Franziu o sobrolho assim que ouviu as estrofes cantadas vertiginosamente por um rapper da moda. Como é possível a cacofonia? – mas esse era um problema seu, que era hostil aos modismos e se insurgia como meio de defesa (a mania de querer ser diferente). Ele há sempre privilégios, não há como combater o insustentável eflúvio de desigualdades. Pobres dos ascetas da igualdade, desafiados pela feição tenebrosa do mundo e pelas pessoas que passam por cima do seu semelhante se essa for a caução para os proventos materiais ou para uma qualquer forma de efémera reputação. Pobres são, que ou afocinham no mundo horrendo que invalida o ideal em que vegetam, ou se refugiam num estado de negação que finge serem diferentes as coisas do seu estatuto.

Antes de atravessar a avenida, enquanto espera que o semáforo verde derrote o vermelho, detém-se na figura que empresta as cores ao semáforo. É um boneco estilizado que pulsa dentro de um coração, ou, vendo melhor, o boneco é um coração que o colonizou e arfa o batimento cardíaco que o suplanta. Ao lado, uma rapariga conferencia com alguém ao telemóvel. Está angustiada. Desconfia que o consorte a traiu.

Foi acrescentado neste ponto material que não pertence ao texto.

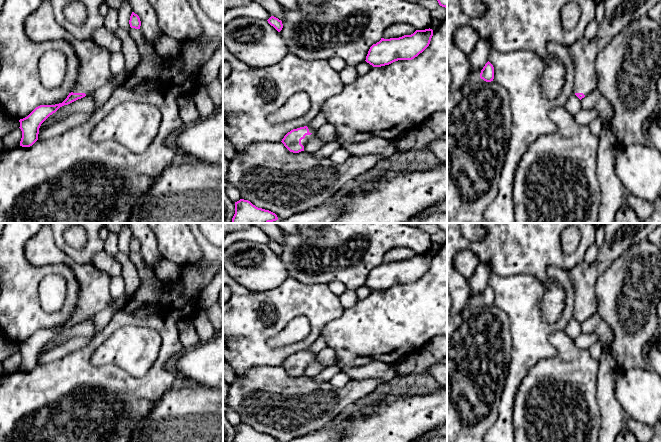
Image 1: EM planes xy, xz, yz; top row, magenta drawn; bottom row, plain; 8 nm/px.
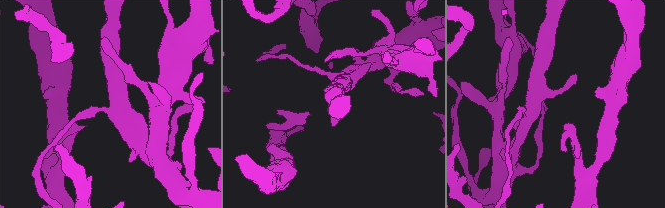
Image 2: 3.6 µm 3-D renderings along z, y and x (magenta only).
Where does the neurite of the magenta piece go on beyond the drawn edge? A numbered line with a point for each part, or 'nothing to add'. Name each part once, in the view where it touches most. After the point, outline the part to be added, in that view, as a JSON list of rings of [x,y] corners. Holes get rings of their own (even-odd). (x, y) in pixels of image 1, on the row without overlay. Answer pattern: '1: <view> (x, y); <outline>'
1: xz (314, 358); [[[307,350],[308,351],[308,350]],[[308,351],[309,353],[309,356],[311,357],[310,359],[306,359],[304,363],[301,364],[301,368],[303,370],[306,369],[306,367],[310,364],[310,363],[313,363],[313,362],[318,362],[318,357],[317,357],[317,354],[315,353],[312,353],[310,351]]]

Na parte mais movimentada da cidade, tem de circundar o estaleiro a céu aberto. Os condescendentes, sempre tributários de um otimismo que irrita, comprovam as obras contínuas como sinal do progresso agendado para um dia destes (ou uma década) destas. Quem deles discorda argumenta que os contínuos estaleiros a céu aberto sinalizam o atraso persistente de que é difícil desligar. Há sempre mais outra obra, e uma obra em cima de uma obra que acabou de ser encerrada, um palimpsesto de obras extinguiu a feição da cidade e o silêncio geral parece sinal do consentimento. Dizem que é para bem dos turistas e que os turistas são o visto de salvação da cidade (e talvez, até, do país). Os habitantes da cidade não contam. O edil é acusado de trair os seus constituintes. (Ou de ter interesses, instalados ou inconfessáveis, na indústria do turismo. E assim trair os seus constituintes.)

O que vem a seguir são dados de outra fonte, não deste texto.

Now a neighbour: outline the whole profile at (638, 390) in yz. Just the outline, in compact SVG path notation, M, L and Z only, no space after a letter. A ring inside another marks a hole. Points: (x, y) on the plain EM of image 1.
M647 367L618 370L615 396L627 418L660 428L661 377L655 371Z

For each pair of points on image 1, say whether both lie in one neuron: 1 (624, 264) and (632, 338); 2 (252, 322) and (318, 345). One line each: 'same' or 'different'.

Uma varina poveira – ainda há varinas poveiras – transpira energia inesgotável. A tarde acabou de ser parida pela hora do almoço e a mulher continua a apregoar a safra contida no cabaz. A voz da varina não acaba. A meio da conversa com uma senhora reformada, enquanto a clientela espera por atendimento (a senhora reformada queria o conforto de uma conversa com alguém), a varina deixa cair que está a pé desde as três da madrugada. Houvesse quem soubesse do exemplo da varina para não sobrestimar o seu próprio cansaço. 

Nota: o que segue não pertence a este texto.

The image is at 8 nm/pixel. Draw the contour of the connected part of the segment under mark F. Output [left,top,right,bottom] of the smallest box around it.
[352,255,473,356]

Dizem que as igrejas são lugares de recolhimento. Exílios pessoais. Para os crentes, santuários onde celebram a sua fé. As igrejas servem para a função procurada por quem as procura. Não há notícia de igrejas onde esteja afixado, e em letras garrafais, que é reservado o direito de admissão. Já o rio que corta a cidade em dois não é esquisito. Quem quiser pode banhar-se nas suas águas. O rio não responde pelas bactérias que possam ser invasoras dos corpos dos expeditos que procurarem as suas águas. Por isso o rio não tem sacerdotes a falar em seu nome.